▶ _Task instructions_
Collect each line of the entries that holds the string "plastic".

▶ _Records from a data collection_
***

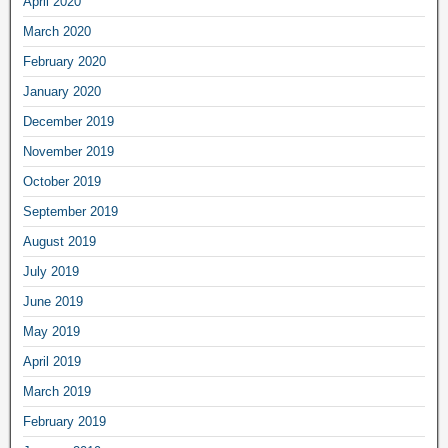
April 2020
March 2020
February 2020
January 2020
December 2019
November 2019
October 2019
September 2019
August 2019
July 2019
June 2019
May 2019
April 2019
March 2019
February 2019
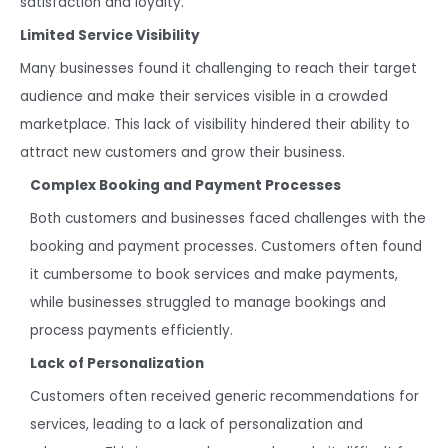
satisfaction and loyalty.
Limited Service Visibility
Many businesses found it challenging to reach their target
audience and make their services visible in a crowded
marketplace. This lack of visibility hindered their ability to
attract new customers and grow their business.
Complex Booking and Payment Processes
Both customers and businesses faced challenges with the
booking and payment processes. Customers often found
it cumbersome to book services and make payments,
while businesses struggled to manage bookings and
process payments efficiently.
Lack of Personalization
Customers often received generic recommendations for
services, leading to a lack of personalization and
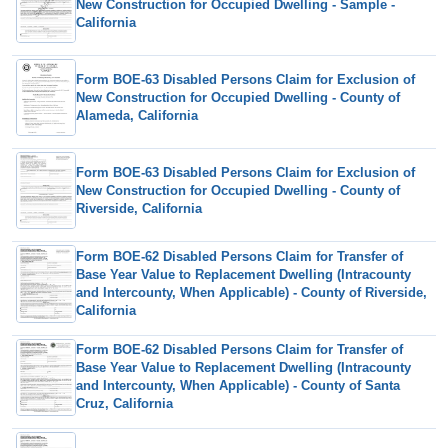
New Construction for Occupied Dwelling - Sample -
California
Form BOE-63 Disabled Persons Claim for Exclusion of
New Construction for Occupied Dwelling - County of
Alameda, California
Form BOE-63 Disabled Persons Claim for Exclusion of
New Construction for Occupied Dwelling - County of
Riverside, California
Form BOE-62 Disabled Persons Claim for Transfer of
Base Year Value to Replacement Dwelling (Intracounty
and Intercounty, When Applicable) - County of Riverside,
California
Form BOE-62 Disabled Persons Claim for Transfer of
Base Year Value to Replacement Dwelling (Intracounty
and Intercounty, When Applicable) - County of Santa
Cruz, California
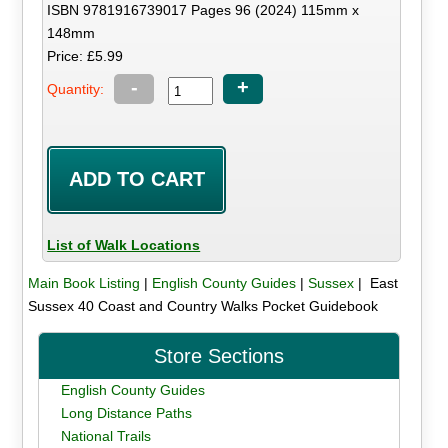
ISBN 9781916739017 Pages 96 (2024) 115mm x
148mm
Price: £5.99
-
+
Quantity:
List of Walk Locations
Main Book Listing
|
English County Guides
|
Sussex
| East
Sussex 40 Coast and Country Walks Pocket Guidebook
Store Sections
English County Guides
Long Distance Paths
National Trails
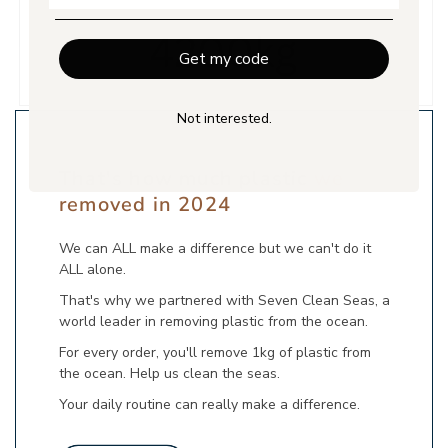
Get my code
Not interested.
That's how much plastic
we
removed in 2024
We can ALL make a difference but we can't do it
ALL alone.
That's why we partnered with Seven Clean Seas, a
world leader in removing plastic from the ocean.
For every order, you'll remove 1kg of plastic from
the ocean. Help us clean the seas.
Your daily routine can really make a difference.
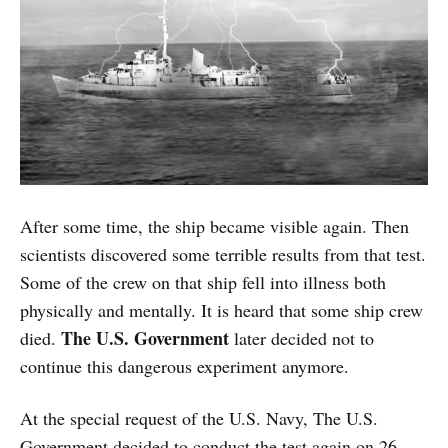
After some time, the ship became visible again. Then
scientists discovered some terrible results from that test.
Some of the crew on that ship fell into illness both
physically and mentally. It is heard that some ship crew
The U.S. Government
died.
later decided not to
continue this dangerous experiment anymore.
At the special request of the U.S. Navy, The U.S.
Government decided to conduct the test again on 26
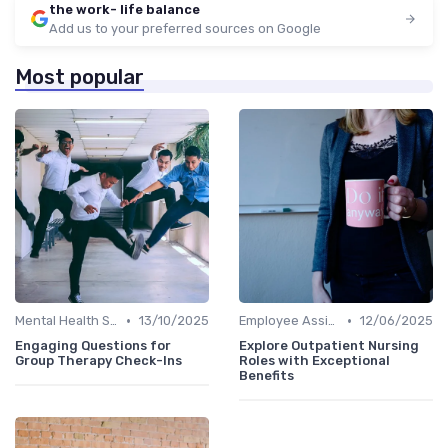
the work- life balance
Add us to your preferred sources on Google
Most popular
•
•
Mental Health Support
13/10/2025
Employee Assistance Programs
12/06/2025
Engaging Questions for
Explore Outpatient Nursing
Group Therapy Check-Ins
Roles with Exceptional
Benefits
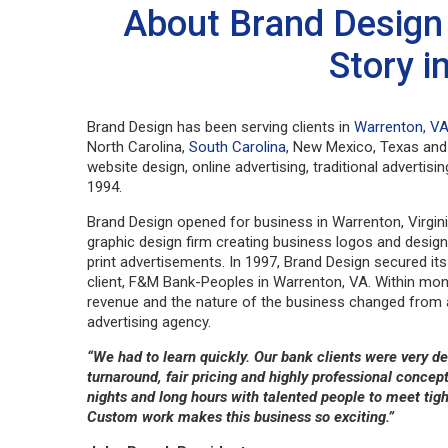
About Brand Design 
Story i
Brand Design has been serving clients in
Warrenton, V
North Carolina,
South Carolina
, New Mexico, Texas and 
website design, online advertising, traditional advertis
1994.
Brand Design opened for business in Warrenton, Virgini
graphic design firm creating business logos and desig
print advertisements. In 1997, Brand Design secured its
client, F&M Bank-Peoples in Warrenton, VA. Within mon
revenue and the nature of the business changed from a
advertising agency.
“We had to learn quickly. Our bank clients were very 
turnaround, fair pricing and highly professional conc
nights and long hours with talented people to meet tig
Custom work makes this business so exciting.”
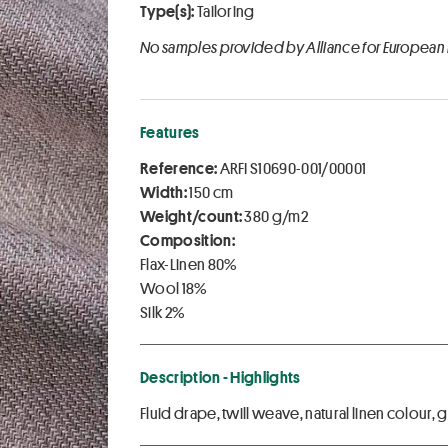
Type(s):
Tailoring
No samples provided by Alliance for European
Features
Reference:
ARFI S10690-001/00001
Width:
150 cm
Weight/count:
380 g/m2
Composition:
Flax-Linen 80%
Wool 18%
Silk 2%
Description - Highlights
Fluid drape, twill weave, natural linen colour,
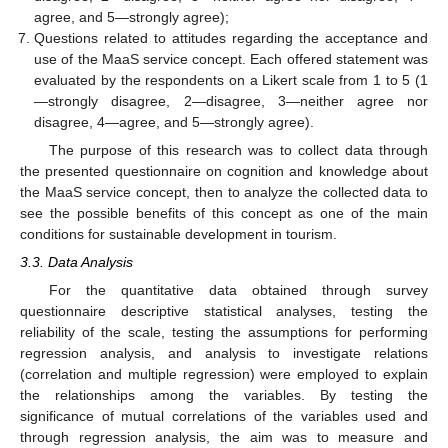
agree, and 5—strongly agree);
Questions related to attitudes regarding the acceptance and
use of the MaaS service concept. Each offered statement was
evaluated by the respondents on a Likert scale from 1 to 5 (1
—strongly disagree, 2—disagree, 3—neither agree nor
disagree, 4—agree, and 5—strongly agree).
The purpose of this research was to collect data through
the presented questionnaire on cognition and knowledge about
the MaaS service concept, then to analyze the collected data to
see the possible benefits of this concept as one of the main
conditions for sustainable development in tourism.
3.3. Data Analysis
For the quantitative data obtained through survey
questionnaire descriptive statistical analyses, testing the
reliability of the scale, testing the assumptions for performing
regression analysis, and analysis to investigate relations
(correlation and multiple regression) were employed to explain
the relationships among the variables. By testing the
significance of mutual correlations of the variables used and
through regression analysis, the aim was to measure and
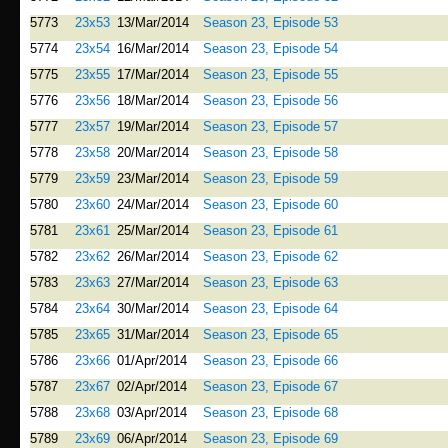
5773
23x53
13/Mar/2014
Season 23, Episode 53
5774
23x54
16/Mar/2014
Season 23, Episode 54
5775
23x55
17/Mar/2014
Season 23, Episode 55
5776
23x56
18/Mar/2014
Season 23, Episode 56
5777
23x57
19/Mar/2014
Season 23, Episode 57
5778
23x58
20/Mar/2014
Season 23, Episode 58
5779
23x59
23/Mar/2014
Season 23, Episode 59
5780
23x60
24/Mar/2014
Season 23, Episode 60
5781
23x61
25/Mar/2014
Season 23, Episode 61
5782
23x62
26/Mar/2014
Season 23, Episode 62
5783
23x63
27/Mar/2014
Season 23, Episode 63
5784
23x64
30/Mar/2014
Season 23, Episode 64
5785
23x65
31/Mar/2014
Season 23, Episode 65
5786
23x66
01/Apr/2014
Season 23, Episode 66
5787
23x67
02/Apr/2014
Season 23, Episode 67
5788
23x68
03/Apr/2014
Season 23, Episode 68
5789
23x69
06/Apr/2014
Season 23, Episode 69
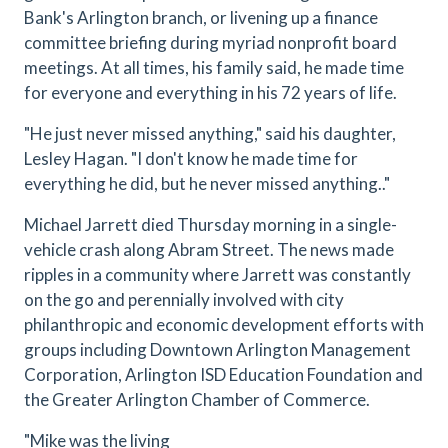
Bank's Arlington branch, or livening up a finance
committee briefing during myriad nonprofit board
meetings. At all times, his family said, he made time
for everyone and everything in his 72 years of life.
"He just never missed anything," said his daughter,
Lesley Hagan. "I don't know he made time for
everything he did, but he never missed anything.."
Michael Jarrett died Thursday morning in a single-
vehicle crash along Abram Street. The news made
ripples in a community where Jarrett was constantly
on the go and perennially involved with city
philanthropic and economic development efforts with
groups including Downtown Arlington Management
Corporation, Arlington ISD Education Foundation and
the Greater Arlington Chamber of Commerce.
"
Mike was the living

***

▶ _Solution for this exercise_
That's how much plastic
world leader in removing plastic from the ocean.
For every order, you'll remove 1kg of plastic from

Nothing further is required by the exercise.